**What to do:** Each record needs to be transcribed word for word, though without its pictures.

START Source material

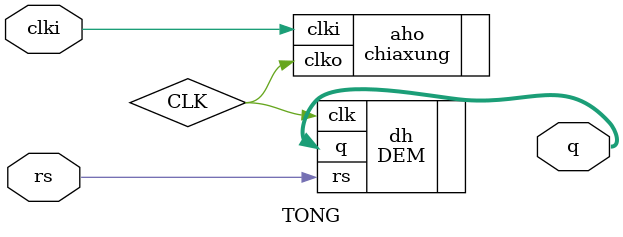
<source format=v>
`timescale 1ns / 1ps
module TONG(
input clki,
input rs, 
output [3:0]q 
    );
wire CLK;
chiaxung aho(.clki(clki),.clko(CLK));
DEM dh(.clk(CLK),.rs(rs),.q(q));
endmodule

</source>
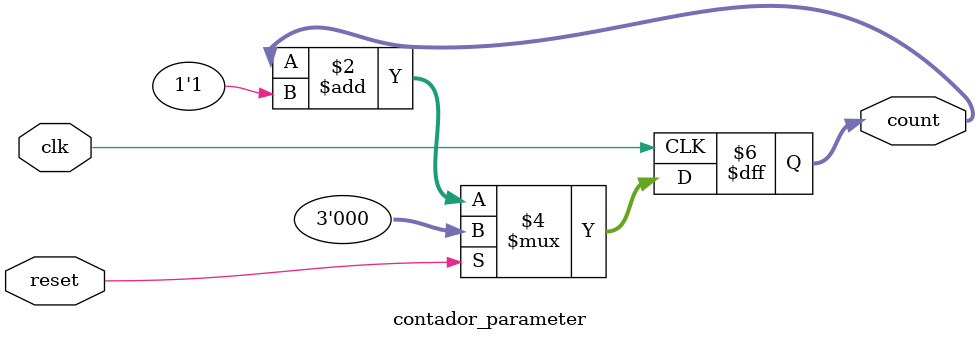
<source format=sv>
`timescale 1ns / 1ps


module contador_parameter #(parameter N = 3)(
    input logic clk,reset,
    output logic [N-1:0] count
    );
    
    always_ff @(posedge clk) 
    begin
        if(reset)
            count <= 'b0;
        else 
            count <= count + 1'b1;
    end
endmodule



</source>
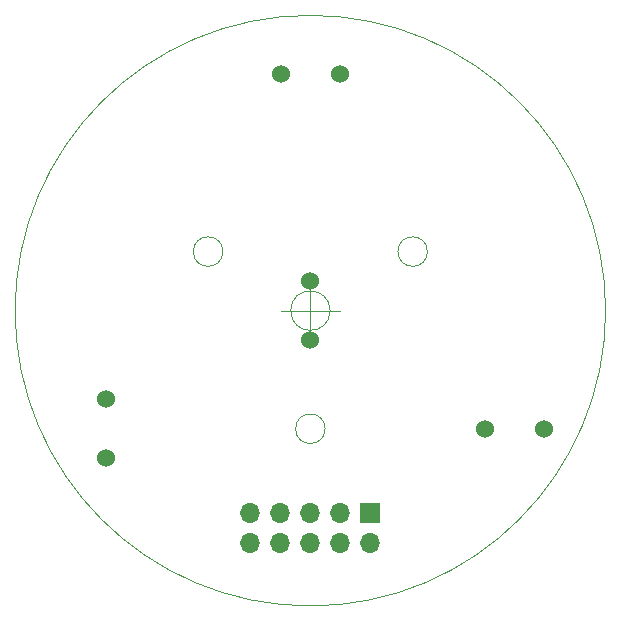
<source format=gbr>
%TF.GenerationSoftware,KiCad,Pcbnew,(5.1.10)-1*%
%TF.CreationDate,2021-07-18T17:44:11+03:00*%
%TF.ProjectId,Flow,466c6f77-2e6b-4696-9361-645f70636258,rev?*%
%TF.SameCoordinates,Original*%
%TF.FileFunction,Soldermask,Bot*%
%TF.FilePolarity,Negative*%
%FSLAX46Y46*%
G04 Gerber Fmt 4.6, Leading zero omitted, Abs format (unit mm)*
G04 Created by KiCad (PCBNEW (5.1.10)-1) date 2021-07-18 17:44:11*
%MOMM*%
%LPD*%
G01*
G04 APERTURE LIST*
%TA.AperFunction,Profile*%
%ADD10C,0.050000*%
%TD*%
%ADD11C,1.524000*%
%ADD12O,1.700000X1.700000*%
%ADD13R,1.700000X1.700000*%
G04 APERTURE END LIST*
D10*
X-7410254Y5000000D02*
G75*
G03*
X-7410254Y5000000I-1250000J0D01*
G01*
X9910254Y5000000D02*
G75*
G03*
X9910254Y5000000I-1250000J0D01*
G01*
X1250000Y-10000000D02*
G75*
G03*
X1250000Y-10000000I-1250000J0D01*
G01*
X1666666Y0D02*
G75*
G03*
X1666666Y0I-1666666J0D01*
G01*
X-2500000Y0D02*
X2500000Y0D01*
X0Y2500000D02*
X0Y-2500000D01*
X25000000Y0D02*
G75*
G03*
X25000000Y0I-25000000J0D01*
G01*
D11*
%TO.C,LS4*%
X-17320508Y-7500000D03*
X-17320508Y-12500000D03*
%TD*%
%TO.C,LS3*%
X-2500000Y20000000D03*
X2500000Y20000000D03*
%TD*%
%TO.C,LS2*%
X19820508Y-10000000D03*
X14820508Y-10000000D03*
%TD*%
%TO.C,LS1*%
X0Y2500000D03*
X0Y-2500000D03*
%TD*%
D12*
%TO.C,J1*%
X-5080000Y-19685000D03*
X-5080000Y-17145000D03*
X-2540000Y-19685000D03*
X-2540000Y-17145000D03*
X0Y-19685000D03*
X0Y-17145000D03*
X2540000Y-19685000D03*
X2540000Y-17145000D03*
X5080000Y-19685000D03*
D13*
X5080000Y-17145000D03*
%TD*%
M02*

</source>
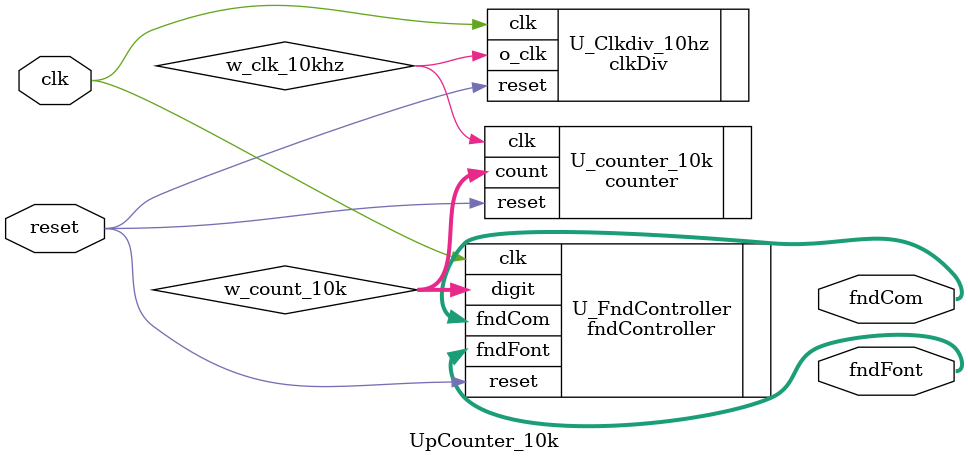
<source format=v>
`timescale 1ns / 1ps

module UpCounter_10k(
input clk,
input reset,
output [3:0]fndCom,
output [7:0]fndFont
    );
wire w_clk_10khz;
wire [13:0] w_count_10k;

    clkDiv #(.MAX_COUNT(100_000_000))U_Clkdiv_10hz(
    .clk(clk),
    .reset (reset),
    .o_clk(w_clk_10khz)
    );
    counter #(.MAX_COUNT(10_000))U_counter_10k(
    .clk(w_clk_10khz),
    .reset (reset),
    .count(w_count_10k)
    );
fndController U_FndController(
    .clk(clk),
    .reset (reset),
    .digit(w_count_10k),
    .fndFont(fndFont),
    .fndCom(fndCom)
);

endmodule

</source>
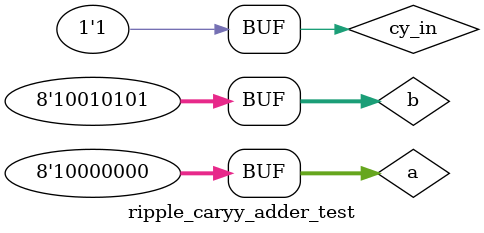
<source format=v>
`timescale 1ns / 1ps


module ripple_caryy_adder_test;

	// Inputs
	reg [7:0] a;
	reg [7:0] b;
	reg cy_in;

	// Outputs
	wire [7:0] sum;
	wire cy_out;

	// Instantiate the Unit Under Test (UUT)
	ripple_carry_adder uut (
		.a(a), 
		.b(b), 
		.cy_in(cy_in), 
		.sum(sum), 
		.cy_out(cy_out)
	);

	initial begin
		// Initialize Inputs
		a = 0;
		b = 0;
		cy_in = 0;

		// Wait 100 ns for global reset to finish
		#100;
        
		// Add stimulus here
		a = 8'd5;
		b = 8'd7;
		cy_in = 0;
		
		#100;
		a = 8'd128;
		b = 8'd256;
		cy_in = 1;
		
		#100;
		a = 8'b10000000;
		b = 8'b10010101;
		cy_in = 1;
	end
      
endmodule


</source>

END Source material

**Expected answer:**
<source format=v>
`timescale 1ns / 1ps
module TONG(
input clki,
input rs, 
output [3:0]q 
    );
wire CLK;
chiaxung aho(.clki(clki),.clko(CLK));
DEM dh(.clk(CLK),.rs(rs),.q(q));
endmodule

</source>
<source format=sv>
`timescale 1ns / 1ps


module contador_parameter #(parameter N = 3)(
    input logic clk,reset,
    output logic [N-1:0] count
    );
    
    always_ff @(posedge clk) 
    begin
        if(reset)
            count <= 'b0;
        else 
            count <= count + 1'b1;
    end
endmodule



</source>
<source format=gbr>
%TF.GenerationSoftware,KiCad,Pcbnew,(5.1.10)-1*%
%TF.CreationDate,2021-07-18T17:44:11+03:00*%
%TF.ProjectId,Flow,466c6f77-2e6b-4696-9361-645f70636258,rev?*%
%TF.SameCoordinates,Original*%
%TF.FileFunction,Soldermask,Bot*%
%TF.FilePolarity,Negative*%
%FSLAX46Y46*%
G04 Gerber Fmt 4.6, Leading zero omitted, Abs format (unit mm)*
G04 Created by KiCad (PCBNEW (5.1.10)-1) date 2021-07-18 17:44:11*
%MOMM*%
%LPD*%
G01*
G04 APERTURE LIST*
%TA.AperFunction,Profile*%
%ADD10C,0.050000*%
%TD*%
%ADD11C,1.524000*%
%ADD12O,1.700000X1.700000*%
%ADD13R,1.700000X1.700000*%
G04 APERTURE END LIST*
D10*
X-7410254Y5000000D02*
G75*
G03*
X-7410254Y5000000I-1250000J0D01*
G01*
X9910254Y5000000D02*
G75*
G03*
X9910254Y5000000I-1250000J0D01*
G01*
X1250000Y-10000000D02*
G75*
G03*
X1250000Y-10000000I-1250000J0D01*
G01*
X1666666Y0D02*
G75*
G03*
X1666666Y0I-1666666J0D01*
G01*
X-2500000Y0D02*
X2500000Y0D01*
X0Y2500000D02*
X0Y-2500000D01*
X25000000Y0D02*
G75*
G03*
X25000000Y0I-25000000J0D01*
G01*
D11*
%TO.C,LS4*%
X-17320508Y-7500000D03*
X-17320508Y-12500000D03*
%TD*%
%TO.C,LS3*%
X-2500000Y20000000D03*
X2500000Y20000000D03*
%TD*%
%TO.C,LS2*%
X19820508Y-10000000D03*
X14820508Y-10000000D03*
%TD*%
%TO.C,LS1*%
X0Y2500000D03*
X0Y-2500000D03*
%TD*%
D12*
%TO.C,J1*%
X-5080000Y-19685000D03*
X-5080000Y-17145000D03*
X-2540000Y-19685000D03*
X-2540000Y-17145000D03*
X0Y-19685000D03*
X0Y-17145000D03*
X2540000Y-19685000D03*
X2540000Y-17145000D03*
X5080000Y-19685000D03*
D13*
X5080000Y-17145000D03*
%TD*%
M02*

</source>
<source format=v>
`timescale 1ns / 1ps

module UpCounter_10k(
input clk,
input reset,
output [3:0]fndCom,
output [7:0]fndFont
    );
wire w_clk_10khz;
wire [13:0] w_count_10k;

    clkDiv #(.MAX_COUNT(100_000_000))U_Clkdiv_10hz(
    .clk(clk),
    .reset (reset),
    .o_clk(w_clk_10khz)
    );
    counter #(.MAX_COUNT(10_000))U_counter_10k(
    .clk(w_clk_10khz),
    .reset (reset),
    .count(w_count_10k)
    );
fndController U_FndController(
    .clk(clk),
    .reset (reset),
    .digit(w_count_10k),
    .fndFont(fndFont),
    .fndCom(fndCom)
);

endmodule

</source>
<source format=v>
`timescale 1ns / 1ps


module ripple_caryy_adder_test;

	// Inputs
	reg [7:0] a;
	reg [7:0] b;
	reg cy_in;

	// Outputs
	wire [7:0] sum;
	wire cy_out;

	// Instantiate the Unit Under Test (UUT)
	ripple_carry_adder uut (
		.a(a), 
		.b(b), 
		.cy_in(cy_in), 
		.sum(sum), 
		.cy_out(cy_out)
	);

	initial begin
		// Initialize Inputs
		a = 0;
		b = 0;
		cy_in = 0;

		// Wait 100 ns for global reset to finish
		#100;
        
		// Add stimulus here
		a = 8'd5;
		b = 8'd7;
		cy_in = 0;
		
		#100;
		a = 8'd128;
		b = 8'd256;
		cy_in = 1;
		
		#100;
		a = 8'b10000000;
		b = 8'b10010101;
		cy_in = 1;
	end
      
endmodule


</source>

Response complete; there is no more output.